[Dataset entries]
______________________________
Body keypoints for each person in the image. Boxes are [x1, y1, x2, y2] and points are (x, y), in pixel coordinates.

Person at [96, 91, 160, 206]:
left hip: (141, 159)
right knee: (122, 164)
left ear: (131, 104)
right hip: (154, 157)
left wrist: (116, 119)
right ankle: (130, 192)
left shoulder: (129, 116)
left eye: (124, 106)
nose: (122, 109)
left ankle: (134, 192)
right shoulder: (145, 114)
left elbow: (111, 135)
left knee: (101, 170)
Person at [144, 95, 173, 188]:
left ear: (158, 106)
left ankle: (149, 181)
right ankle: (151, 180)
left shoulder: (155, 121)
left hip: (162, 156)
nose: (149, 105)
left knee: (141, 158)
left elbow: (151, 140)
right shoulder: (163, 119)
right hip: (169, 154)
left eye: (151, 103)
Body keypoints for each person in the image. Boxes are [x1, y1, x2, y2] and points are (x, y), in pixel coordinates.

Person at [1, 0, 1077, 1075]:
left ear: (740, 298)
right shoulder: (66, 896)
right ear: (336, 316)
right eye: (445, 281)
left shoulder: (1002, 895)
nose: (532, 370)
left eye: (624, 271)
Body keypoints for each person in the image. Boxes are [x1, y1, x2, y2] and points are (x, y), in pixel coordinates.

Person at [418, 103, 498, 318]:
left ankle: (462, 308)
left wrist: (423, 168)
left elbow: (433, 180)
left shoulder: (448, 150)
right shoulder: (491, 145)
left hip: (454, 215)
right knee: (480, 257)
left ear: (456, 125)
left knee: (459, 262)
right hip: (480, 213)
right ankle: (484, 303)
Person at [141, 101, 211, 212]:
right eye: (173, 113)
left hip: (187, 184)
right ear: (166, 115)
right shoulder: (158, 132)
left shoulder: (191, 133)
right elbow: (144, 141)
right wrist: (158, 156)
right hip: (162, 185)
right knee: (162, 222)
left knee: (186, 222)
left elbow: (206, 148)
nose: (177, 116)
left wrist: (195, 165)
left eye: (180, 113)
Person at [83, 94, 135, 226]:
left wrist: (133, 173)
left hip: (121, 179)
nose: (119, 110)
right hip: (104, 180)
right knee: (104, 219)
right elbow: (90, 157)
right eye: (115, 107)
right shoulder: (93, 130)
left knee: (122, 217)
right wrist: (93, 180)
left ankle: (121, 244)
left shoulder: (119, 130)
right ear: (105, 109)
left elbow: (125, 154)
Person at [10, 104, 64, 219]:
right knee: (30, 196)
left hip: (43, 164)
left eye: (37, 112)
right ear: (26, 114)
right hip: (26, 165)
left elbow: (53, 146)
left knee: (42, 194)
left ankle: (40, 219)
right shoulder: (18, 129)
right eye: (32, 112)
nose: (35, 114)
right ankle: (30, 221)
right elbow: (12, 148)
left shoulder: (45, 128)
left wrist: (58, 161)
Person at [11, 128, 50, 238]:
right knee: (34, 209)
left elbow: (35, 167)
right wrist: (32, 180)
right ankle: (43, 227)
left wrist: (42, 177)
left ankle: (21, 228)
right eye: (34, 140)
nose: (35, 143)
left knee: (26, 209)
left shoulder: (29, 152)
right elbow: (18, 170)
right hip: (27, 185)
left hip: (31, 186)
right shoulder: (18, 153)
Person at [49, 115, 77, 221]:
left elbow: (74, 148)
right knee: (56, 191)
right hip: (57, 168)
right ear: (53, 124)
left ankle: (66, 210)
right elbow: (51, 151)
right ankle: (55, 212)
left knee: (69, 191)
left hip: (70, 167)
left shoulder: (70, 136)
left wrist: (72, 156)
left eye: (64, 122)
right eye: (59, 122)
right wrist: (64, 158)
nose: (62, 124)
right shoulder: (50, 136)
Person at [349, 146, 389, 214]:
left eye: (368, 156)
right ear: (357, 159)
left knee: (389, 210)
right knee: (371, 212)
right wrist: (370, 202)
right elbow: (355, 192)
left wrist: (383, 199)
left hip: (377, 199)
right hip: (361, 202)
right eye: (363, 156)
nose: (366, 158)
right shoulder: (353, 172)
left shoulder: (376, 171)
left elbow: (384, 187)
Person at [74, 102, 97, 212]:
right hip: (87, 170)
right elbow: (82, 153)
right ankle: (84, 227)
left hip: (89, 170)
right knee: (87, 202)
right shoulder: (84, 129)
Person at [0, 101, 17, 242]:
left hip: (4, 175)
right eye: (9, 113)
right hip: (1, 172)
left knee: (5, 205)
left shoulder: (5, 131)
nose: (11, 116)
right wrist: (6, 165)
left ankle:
______________________________
**What the task requires:**
What is needed is an exact repetition of all the entries above.

**Reply:**
Body keypoints for each person in the image. Boxes are [x1, y1, x2, y2] and points are (x, y), in pixel coordinates.

Person at [96, 91, 160, 206]:
left hip: (141, 159)
right knee: (122, 164)
left ear: (131, 104)
right hip: (154, 157)
left wrist: (116, 119)
right ankle: (130, 192)
left shoulder: (129, 116)
left eye: (124, 106)
nose: (122, 109)
left ankle: (134, 192)
right shoulder: (145, 114)
left elbow: (111, 135)
left knee: (101, 170)
Person at [144, 95, 173, 188]:
left ear: (158, 106)
left ankle: (149, 181)
right ankle: (151, 180)
left shoulder: (155, 121)
left hip: (162, 156)
nose: (149, 105)
left knee: (141, 158)
left elbow: (151, 140)
right shoulder: (163, 119)
right hip: (169, 154)
left eye: (151, 103)
Body keypoints for each person in the image. Boxes are [x1, y1, x2, y2] and points are (x, y), in pixel coordinates.

Person at [1, 0, 1077, 1075]:
left ear: (740, 298)
right shoulder: (66, 896)
right ear: (336, 316)
right eye: (445, 281)
left shoulder: (1002, 895)
nose: (532, 370)
left eye: (624, 271)
Body keypoints for each person in the image. Boxes are [x1, y1, x2, y2] and points are (x, y), in pixel coordinates.

Person at [418, 103, 498, 318]:
left ankle: (462, 308)
left wrist: (423, 168)
left elbow: (433, 180)
left shoulder: (448, 150)
right shoulder: (491, 145)
left hip: (454, 215)
right knee: (480, 257)
left ear: (456, 125)
left knee: (459, 262)
right hip: (480, 213)
right ankle: (484, 303)
Person at [141, 101, 211, 212]:
right eye: (173, 113)
left hip: (187, 184)
right ear: (166, 115)
right shoulder: (158, 132)
left shoulder: (191, 133)
right elbow: (144, 141)
right wrist: (158, 156)
right hip: (162, 185)
right knee: (162, 222)
left knee: (186, 222)
left elbow: (206, 148)
nose: (177, 116)
left wrist: (195, 165)
left eye: (180, 113)
Person at [83, 94, 135, 226]:
left wrist: (133, 173)
left hip: (121, 179)
nose: (119, 110)
right hip: (104, 180)
right knee: (104, 219)
right elbow: (90, 157)
right eye: (115, 107)
right shoulder: (93, 130)
left knee: (122, 217)
right wrist: (93, 180)
left ankle: (121, 244)
left shoulder: (119, 130)
right ear: (105, 109)
left elbow: (125, 154)
Person at [10, 104, 64, 219]:
right knee: (30, 196)
left hip: (43, 164)
left eye: (37, 112)
right ear: (26, 114)
right hip: (26, 165)
left elbow: (53, 146)
left knee: (42, 194)
left ankle: (40, 219)
right shoulder: (18, 129)
right eye: (32, 112)
nose: (35, 114)
right ankle: (30, 221)
right elbow: (12, 148)
left shoulder: (45, 128)
left wrist: (58, 161)
Person at [11, 128, 50, 238]:
right knee: (34, 209)
left elbow: (35, 167)
right wrist: (32, 180)
right ankle: (43, 227)
left wrist: (42, 177)
left ankle: (21, 228)
right eye: (34, 140)
nose: (35, 143)
left knee: (26, 209)
left shoulder: (29, 152)
right elbow: (18, 170)
right hip: (27, 185)
left hip: (31, 186)
right shoulder: (18, 153)
Person at [49, 115, 77, 221]:
left elbow: (74, 148)
right knee: (56, 191)
right hip: (57, 168)
right ear: (53, 124)
left ankle: (66, 210)
right elbow: (51, 151)
right ankle: (55, 212)
left knee: (69, 191)
left hip: (70, 167)
left shoulder: (70, 136)
left wrist: (72, 156)
left eye: (64, 122)
right eye: (59, 122)
right wrist: (64, 158)
nose: (62, 124)
right shoulder: (50, 136)
Person at [349, 146, 389, 214]:
left eye: (368, 156)
right ear: (357, 159)
left knee: (389, 210)
right knee: (371, 212)
right wrist: (370, 202)
right elbow: (355, 192)
left wrist: (383, 199)
left hip: (377, 199)
right hip: (361, 202)
right eye: (363, 156)
nose: (366, 158)
right shoulder: (353, 172)
left shoulder: (376, 171)
left elbow: (384, 187)
Person at [74, 102, 97, 212]:
right hip: (87, 170)
right elbow: (82, 153)
right ankle: (84, 227)
left hip: (89, 170)
right knee: (87, 202)
right shoulder: (84, 129)
Person at [0, 101, 17, 242]:
left hip: (4, 175)
right eye: (9, 113)
right hip: (1, 172)
left knee: (5, 205)
left shoulder: (5, 131)
nose: (11, 116)
right wrist: (6, 165)
left ankle:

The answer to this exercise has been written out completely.